I’ve been re-reading Nicholas Negroponte’s 1995 book, Being Digital (and wishing I’d used his predictions to invest what little money I had that year). Interestingly, his persuasive arguments for avatars, agents, intermediaries and trusted (digital) friends got me thinking once more about the recently beleaguered Chris Anderson.
In case you’ve been away from the keyboard for a month, Chris Anderson, editor-in-chief of Wired, author of The Long Tail, was roundly criticized in the blogosphere when word got out that portions of his latest book, Free, had been lifted from a variety of sources, including Wikipedia.
With support from his publisher, Anderson claimed that attributions for the cribbed content were lost in the final edit, leaving the reader to think whatever readers think when they read something that a writer didn’t really write and also didn’t footnote or attribute.
Twitter makes for good headline copy. When this story broke, I described Anderson’s explanation as an “attribution malfunction”, of the sort Janet Jackson might encounter. I went on to say that for Hyperion, Anderson is the publishing equivalent of AIG: Too big to fail.
Re-reading Negroponte, though, leads me to see Chris Anderson in a different, and not entirely new, light. In an earlier time, Anderson could have been P.T. Barnum, with Wired as his three-ring circus (On your right: The Long Tail! In the center ring: Crowdsourcing! And coming into the arena on your left: Free!)
Barnum didn’t create the acts he presented; he assembled and sold them. If you were ambitious, and you didn’t value your time very highly, you could have sought out the trapeze artists, the lion tamers and the bearded lady on your own. But for most people, it was worth the price of admission to get all of this under one roof. People knew what P.T. Barnum did, and it had value for them.
By way of comparison, in print, particularly in books, we’ve come to value scholarship, research, the original. Books require time to plan, write, edit and read, a commitment that effectively ups the ante and leaves us implicitly thinking a book like Free should also be New.
Now, I don’t buy the idea that the attributions were clunky and there was a miscommunication. It seems more likely that the attributions made the penultimate draft of the book look like it was cut and pasted from a lot of different, generally public-domain sources. And that’s a tough thing to put a major publicity campaign behind.
But I don’t really think it matters what happened before publication. It was what happened after that effectively pushed Chris Anderson off the rails.
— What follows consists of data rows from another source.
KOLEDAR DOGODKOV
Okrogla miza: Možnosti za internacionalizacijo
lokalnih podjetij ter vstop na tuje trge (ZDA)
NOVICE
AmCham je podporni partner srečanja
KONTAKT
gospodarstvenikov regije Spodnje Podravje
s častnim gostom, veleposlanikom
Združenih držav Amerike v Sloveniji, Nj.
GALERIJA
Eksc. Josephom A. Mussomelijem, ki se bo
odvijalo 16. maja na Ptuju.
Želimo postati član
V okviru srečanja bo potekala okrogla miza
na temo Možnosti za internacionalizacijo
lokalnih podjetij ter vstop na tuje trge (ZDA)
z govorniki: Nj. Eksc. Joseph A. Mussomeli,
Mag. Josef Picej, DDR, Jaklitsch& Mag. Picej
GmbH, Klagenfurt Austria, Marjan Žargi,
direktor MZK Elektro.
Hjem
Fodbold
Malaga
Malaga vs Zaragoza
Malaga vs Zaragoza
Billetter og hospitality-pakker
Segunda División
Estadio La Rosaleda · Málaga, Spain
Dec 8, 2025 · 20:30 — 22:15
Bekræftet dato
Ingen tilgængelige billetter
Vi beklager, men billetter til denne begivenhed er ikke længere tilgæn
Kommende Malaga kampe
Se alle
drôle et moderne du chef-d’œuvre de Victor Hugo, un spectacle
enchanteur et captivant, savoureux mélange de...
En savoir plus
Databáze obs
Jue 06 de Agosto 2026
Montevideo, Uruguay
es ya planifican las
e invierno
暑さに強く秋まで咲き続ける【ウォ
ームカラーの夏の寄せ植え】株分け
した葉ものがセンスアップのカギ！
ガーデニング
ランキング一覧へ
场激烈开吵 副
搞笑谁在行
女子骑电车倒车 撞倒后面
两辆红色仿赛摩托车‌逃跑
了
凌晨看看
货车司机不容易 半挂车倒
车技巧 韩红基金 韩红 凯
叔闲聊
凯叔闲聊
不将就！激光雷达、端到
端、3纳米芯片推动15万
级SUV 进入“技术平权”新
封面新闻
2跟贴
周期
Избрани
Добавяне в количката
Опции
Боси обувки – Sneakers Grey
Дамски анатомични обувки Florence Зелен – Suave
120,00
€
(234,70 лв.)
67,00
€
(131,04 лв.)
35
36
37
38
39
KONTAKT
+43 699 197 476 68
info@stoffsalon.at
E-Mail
When the story about cribbing Wikipedia broke, Anderson could have described reality:
“I am your agent. My idea is not new, but I’ve done a good job of pulling together the examples that I think help tell the story. The thinking is not that deep, but it’s not supposed to be. I didn’t do anything approaching original research. I never intended to.”
“What I did do is save you time. This is what the new economy will value: time, convenience, trusted direction. In its niche, that’s what Free provides. Don’t judge it on how original it is; judge it on how effectively it delivers value for you. That’s what you are paying me to do for you.”
Of course, that’s not what he said.
The book is out, the controversy has died down, and Anderson has even made it as far as The Colbert Report without being grilled about the attribution malfunction. But the real legacy of Free might be seen only years from now, when books in any form are made up almost entirely of ideas you could have found elsewhere. Perhaps by accident, Hyperion has demonstrated that surfing the attention economy isn’t that hard. Ideas are freely available, with some assembly required.